This style of thinking seems illogical to me. It has already clearly resulted in a sort of evaporative cooling in OpenAI. At a high level, is it possible you have the opposite of a wishful thinking bias you claim OpenAI researchers have? I won’t go into too much detail about why this post doesn’t make sense to me. as others already have. But broadly speaking:
I doubt rationality gives you too much of an advantage in capabilities research, and believing this when on a site full of rationalists seems a little pretentious almost.
I also have no idea how any alignment research so far has helped capabilities in any way. I don’t even know how RLHF has helped capabilities.
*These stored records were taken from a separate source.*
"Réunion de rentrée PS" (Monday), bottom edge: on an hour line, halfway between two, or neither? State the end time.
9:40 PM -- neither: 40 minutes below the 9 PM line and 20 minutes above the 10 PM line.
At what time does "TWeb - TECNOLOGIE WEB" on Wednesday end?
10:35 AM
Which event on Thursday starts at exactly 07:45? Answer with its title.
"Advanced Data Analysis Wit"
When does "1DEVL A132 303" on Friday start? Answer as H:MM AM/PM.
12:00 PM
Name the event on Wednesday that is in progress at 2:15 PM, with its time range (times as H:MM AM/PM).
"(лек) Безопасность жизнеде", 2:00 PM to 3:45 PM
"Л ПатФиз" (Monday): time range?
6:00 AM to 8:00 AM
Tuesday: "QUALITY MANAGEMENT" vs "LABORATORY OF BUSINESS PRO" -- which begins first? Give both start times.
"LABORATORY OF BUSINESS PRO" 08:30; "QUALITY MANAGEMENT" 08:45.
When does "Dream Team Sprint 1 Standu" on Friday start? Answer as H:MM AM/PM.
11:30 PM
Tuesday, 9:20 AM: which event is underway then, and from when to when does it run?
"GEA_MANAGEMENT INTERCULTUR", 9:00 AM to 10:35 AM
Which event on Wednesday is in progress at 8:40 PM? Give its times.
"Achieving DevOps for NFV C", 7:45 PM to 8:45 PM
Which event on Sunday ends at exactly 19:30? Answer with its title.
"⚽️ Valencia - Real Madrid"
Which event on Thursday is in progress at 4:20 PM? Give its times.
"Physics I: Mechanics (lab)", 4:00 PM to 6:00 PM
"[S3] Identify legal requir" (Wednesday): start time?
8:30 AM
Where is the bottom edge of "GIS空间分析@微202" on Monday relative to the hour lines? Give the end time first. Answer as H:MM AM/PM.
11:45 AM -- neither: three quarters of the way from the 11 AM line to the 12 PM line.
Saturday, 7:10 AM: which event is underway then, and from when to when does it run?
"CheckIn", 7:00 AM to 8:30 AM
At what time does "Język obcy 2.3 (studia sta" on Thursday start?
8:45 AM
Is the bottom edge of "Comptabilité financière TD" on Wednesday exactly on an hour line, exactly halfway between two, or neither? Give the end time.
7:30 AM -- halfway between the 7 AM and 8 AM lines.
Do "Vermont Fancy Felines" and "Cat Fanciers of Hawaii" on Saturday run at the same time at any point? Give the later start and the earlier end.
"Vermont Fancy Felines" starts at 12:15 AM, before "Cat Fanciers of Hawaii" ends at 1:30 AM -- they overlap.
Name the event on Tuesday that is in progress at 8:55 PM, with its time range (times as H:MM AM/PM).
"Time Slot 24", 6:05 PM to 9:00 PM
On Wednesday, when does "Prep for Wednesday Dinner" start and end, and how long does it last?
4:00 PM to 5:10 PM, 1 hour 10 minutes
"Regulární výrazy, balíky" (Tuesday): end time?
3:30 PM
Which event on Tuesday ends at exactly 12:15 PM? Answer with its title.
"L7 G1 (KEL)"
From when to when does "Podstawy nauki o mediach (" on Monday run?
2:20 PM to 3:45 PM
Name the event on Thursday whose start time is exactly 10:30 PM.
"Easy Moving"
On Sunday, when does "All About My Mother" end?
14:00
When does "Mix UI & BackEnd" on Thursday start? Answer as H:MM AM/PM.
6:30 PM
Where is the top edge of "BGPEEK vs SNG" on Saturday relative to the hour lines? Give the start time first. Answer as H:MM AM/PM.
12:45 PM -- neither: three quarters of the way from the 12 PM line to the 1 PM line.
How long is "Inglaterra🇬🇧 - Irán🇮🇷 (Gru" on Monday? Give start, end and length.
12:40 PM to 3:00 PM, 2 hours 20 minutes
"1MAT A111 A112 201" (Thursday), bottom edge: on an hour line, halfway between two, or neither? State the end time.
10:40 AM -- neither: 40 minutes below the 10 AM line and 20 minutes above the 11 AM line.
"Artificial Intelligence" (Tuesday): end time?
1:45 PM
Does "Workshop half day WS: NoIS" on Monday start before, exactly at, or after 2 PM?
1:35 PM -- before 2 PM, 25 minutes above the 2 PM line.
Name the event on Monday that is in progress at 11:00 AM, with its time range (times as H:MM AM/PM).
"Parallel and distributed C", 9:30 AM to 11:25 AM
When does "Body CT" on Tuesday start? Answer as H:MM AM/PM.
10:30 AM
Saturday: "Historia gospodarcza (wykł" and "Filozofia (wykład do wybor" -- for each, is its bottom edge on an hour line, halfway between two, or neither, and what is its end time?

If anything, it’s well documented that RLHF diminishes capabilities (base models can for example play chess very well). The vast majority of alignment research, especially research before LLMs, isn’t even useful to alignment (a lot of it seems far too ungrounded).
There was never a real shot of solving alignment until LLMs became realized either. The world has changed and it seems like foom priors are wrong, but most here haven’t updated. It increasingly seems like we’ll get strong precursor models so we will have ample time to engineer solutions and it won’t be like trying to build a working rocket on the first try. (The reasons being we are rapidly approaching the limits of energy constraints and transistor density without really being close to fooming). This mental model is still popular when reality seems to diverge.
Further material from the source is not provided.